On the Underground we talked some more about tunnels (following our visit to the Brunel Museum recently, and subsequent tunnel learning) and wondered if the tunnel we were in had been excavated with shovels and picks or a Tunnel Boring Machine, or something else. We talked about how the shortest route between two points will be a straight line, Roman roads, and whether TBMs can turn (they can, by about 0.125 in./ft!)
At the playground I left them to their own devices while I read
’s book Seven Myths About Education. Before they came asking for lunch I ripped a page from my notebook and made some multiplication questions, folded them up and put them in a sun hat. At lunch we played times tables lucky dip which the children seemed to accept was a fun game (!).My daughter made a friend who is visiting from America and they swapped addresses.
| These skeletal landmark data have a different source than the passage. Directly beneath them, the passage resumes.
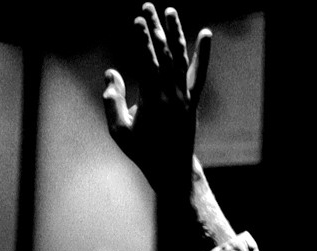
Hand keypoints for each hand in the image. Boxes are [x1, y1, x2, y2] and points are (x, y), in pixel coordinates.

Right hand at [103, 4, 211, 194]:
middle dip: (155, 29)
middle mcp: (171, 94)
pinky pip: (199, 73)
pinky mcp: (193, 100)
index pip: (147, 62)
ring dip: (175, 33)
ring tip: (170, 11)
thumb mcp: (119, 131)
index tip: (137, 22)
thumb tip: (111, 73)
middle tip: (148, 7)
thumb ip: (113, 101)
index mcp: (152, 100)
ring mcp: (184, 96)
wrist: (171, 168)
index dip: (142, 40)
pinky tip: (205, 34)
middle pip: (163, 53)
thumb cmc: (143, 151)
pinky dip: (202, 53)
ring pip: (180, 58)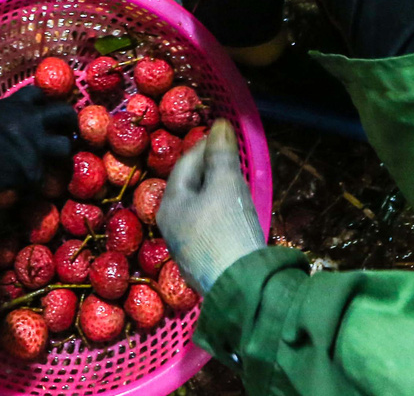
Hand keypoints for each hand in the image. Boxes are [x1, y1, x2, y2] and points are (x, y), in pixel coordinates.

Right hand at [0, 85, 75, 191]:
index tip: (44, 110)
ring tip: (56, 162)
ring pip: (65, 147)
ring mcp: (36, 147)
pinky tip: (28, 187)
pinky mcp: (33, 171)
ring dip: (62, 154)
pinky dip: (36, 183)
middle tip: (68, 131)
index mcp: (16, 105)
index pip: (38, 94)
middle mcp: (32, 121)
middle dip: (70, 121)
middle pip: (65, 113)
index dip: (43, 103)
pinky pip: (43, 178)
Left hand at [156, 120, 264, 295]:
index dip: (206, 145)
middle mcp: (171, 226)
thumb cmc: (228, 230)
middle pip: (191, 186)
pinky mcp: (203, 262)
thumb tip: (220, 125)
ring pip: (201, 206)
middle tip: (233, 155)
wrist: (243, 287)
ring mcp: (186, 247)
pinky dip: (222, 211)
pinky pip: (210, 225)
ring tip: (238, 180)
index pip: (185, 164)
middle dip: (212, 167)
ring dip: (218, 189)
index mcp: (170, 205)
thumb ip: (221, 154)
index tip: (225, 134)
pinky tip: (238, 212)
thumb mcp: (226, 185)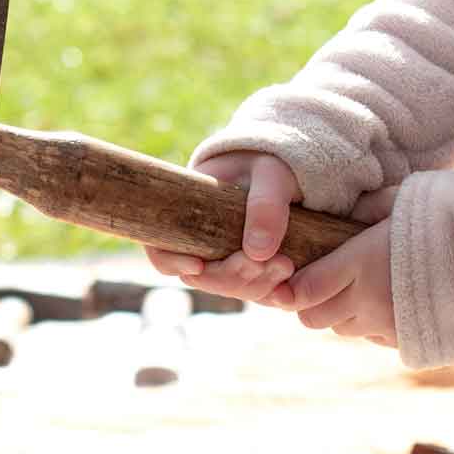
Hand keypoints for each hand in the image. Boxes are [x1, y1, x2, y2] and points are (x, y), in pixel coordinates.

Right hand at [143, 151, 305, 302]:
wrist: (292, 170)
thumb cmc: (271, 161)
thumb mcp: (270, 172)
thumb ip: (265, 205)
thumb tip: (257, 252)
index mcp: (186, 213)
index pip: (160, 248)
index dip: (171, 261)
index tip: (197, 264)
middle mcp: (200, 242)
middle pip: (201, 277)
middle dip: (232, 276)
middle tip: (268, 261)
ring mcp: (225, 259)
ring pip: (230, 288)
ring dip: (255, 284)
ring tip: (286, 266)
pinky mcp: (251, 271)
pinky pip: (254, 291)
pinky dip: (271, 290)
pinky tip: (289, 280)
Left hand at [270, 190, 397, 345]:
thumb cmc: (440, 220)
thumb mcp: (398, 201)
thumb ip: (364, 206)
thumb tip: (343, 210)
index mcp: (362, 261)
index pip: (304, 288)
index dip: (288, 287)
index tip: (283, 277)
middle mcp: (369, 299)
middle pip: (313, 316)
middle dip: (310, 301)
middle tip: (321, 280)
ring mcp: (388, 323)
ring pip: (341, 329)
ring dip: (340, 313)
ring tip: (356, 288)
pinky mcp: (406, 339)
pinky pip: (372, 339)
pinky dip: (370, 325)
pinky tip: (383, 302)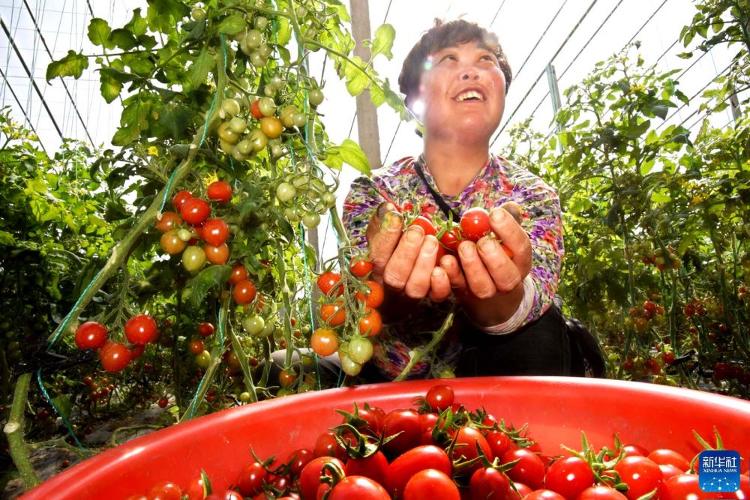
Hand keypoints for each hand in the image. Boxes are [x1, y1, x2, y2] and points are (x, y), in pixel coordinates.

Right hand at [365, 203, 447, 300]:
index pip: (376, 255)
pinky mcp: (434, 296)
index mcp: (378, 265)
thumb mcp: (389, 229)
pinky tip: (446, 262)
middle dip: (406, 252)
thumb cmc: (401, 241)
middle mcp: (392, 283)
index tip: (396, 216)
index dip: (385, 237)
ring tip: (432, 242)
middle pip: (394, 276)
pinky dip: (442, 282)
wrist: (423, 257)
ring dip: (423, 264)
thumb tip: (388, 209)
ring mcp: (412, 293)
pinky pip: (438, 295)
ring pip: (415, 288)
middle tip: (417, 231)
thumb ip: (385, 219)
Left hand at [439, 206, 532, 324]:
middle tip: (482, 241)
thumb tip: (509, 206)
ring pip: (482, 287)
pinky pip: (457, 287)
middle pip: (506, 276)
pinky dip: (451, 275)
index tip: (495, 214)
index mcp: (519, 261)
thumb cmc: (494, 250)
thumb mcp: (502, 236)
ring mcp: (486, 291)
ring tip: (463, 247)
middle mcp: (507, 280)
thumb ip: (505, 221)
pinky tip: (446, 260)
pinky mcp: (463, 293)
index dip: (510, 231)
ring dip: (472, 267)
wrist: (483, 286)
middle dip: (494, 258)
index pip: (521, 247)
On the way home, exhausted, we played Guess What Animal (yes/no questions, great for thinking about habitats, continents, diets, history [because my son always chooses extinct animals and has to work out their period], mammal/reptile/bird etc). This morphed into Guess My Character From Greek Mythology. There are a lot of characters in Greek mythology…
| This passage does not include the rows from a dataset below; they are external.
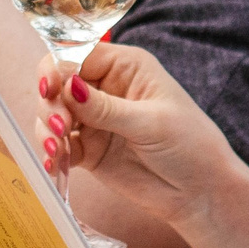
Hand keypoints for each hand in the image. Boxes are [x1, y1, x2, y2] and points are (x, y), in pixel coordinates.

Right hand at [35, 43, 244, 233]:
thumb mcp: (151, 122)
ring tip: (58, 149)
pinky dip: (52, 153)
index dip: (58, 68)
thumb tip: (68, 86)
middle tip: (61, 127)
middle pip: (58, 82)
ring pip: (53, 113)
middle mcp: (105, 87)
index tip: (49, 90)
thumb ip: (106, 108)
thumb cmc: (190, 146)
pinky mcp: (88, 149)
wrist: (201, 193)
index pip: (79, 55)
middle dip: (51, 103)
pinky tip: (55, 165)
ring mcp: (94, 119)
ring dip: (47, 129)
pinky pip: (59, 144)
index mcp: (125, 66)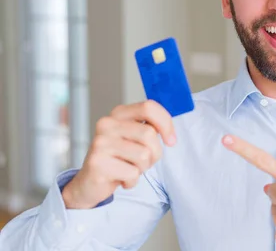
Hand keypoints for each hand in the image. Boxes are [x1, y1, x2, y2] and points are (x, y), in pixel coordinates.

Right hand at [62, 100, 176, 208]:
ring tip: (129, 169)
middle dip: (155, 153)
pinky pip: (132, 173)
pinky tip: (119, 179)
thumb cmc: (118, 159)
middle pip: (149, 134)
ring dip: (142, 168)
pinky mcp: (98, 163)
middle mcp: (107, 124)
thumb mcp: (134, 139)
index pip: (148, 107)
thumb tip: (170, 134)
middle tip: (142, 162)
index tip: (171, 140)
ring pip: (144, 155)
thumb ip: (150, 129)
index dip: (166, 123)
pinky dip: (132, 181)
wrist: (89, 183)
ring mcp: (100, 143)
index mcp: (118, 114)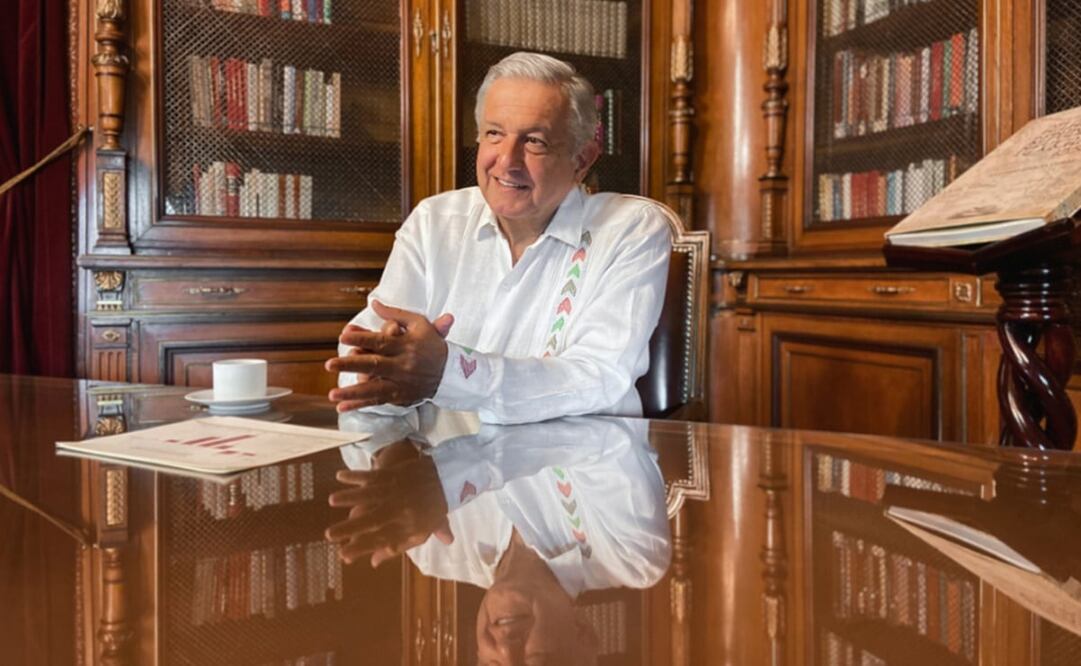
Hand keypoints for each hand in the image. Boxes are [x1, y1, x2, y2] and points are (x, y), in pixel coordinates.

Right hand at [325, 450, 452, 565]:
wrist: (448, 478)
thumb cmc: (433, 508)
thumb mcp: (422, 531)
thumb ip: (399, 547)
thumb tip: (374, 563)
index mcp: (408, 526)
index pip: (381, 541)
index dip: (362, 549)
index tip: (343, 555)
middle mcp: (401, 509)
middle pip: (372, 520)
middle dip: (350, 528)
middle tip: (329, 534)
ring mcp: (397, 490)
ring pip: (370, 494)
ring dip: (350, 496)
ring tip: (331, 501)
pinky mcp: (394, 474)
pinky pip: (372, 474)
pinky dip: (355, 475)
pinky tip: (339, 475)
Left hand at [326, 301, 453, 411]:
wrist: (451, 372)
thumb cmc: (432, 345)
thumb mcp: (419, 324)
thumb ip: (394, 314)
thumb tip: (373, 303)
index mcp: (405, 346)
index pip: (380, 341)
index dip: (362, 338)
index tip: (344, 335)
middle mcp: (402, 366)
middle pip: (373, 365)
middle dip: (350, 365)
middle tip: (330, 364)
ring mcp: (400, 383)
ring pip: (374, 389)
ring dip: (352, 393)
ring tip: (333, 394)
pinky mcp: (399, 396)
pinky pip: (377, 401)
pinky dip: (359, 405)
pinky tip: (342, 406)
Still on the way home, the children started talking about words that have lots of different meanings (see how many you can think of for ‘set’) and words that sound the same but are spelled differently. I told them about homophones and about the Ancient Greek words ‘homos’ and ‘phonos’. (Not sure how much of that went in.)
Bedtime stories: Two Magic School Bus books, The Rot Squad and Makes a Rainbow.
Well well. Who would have thought that a TBM could turn at a ratio of 1/96 of its forward motion. If that maths is wrong forgive me.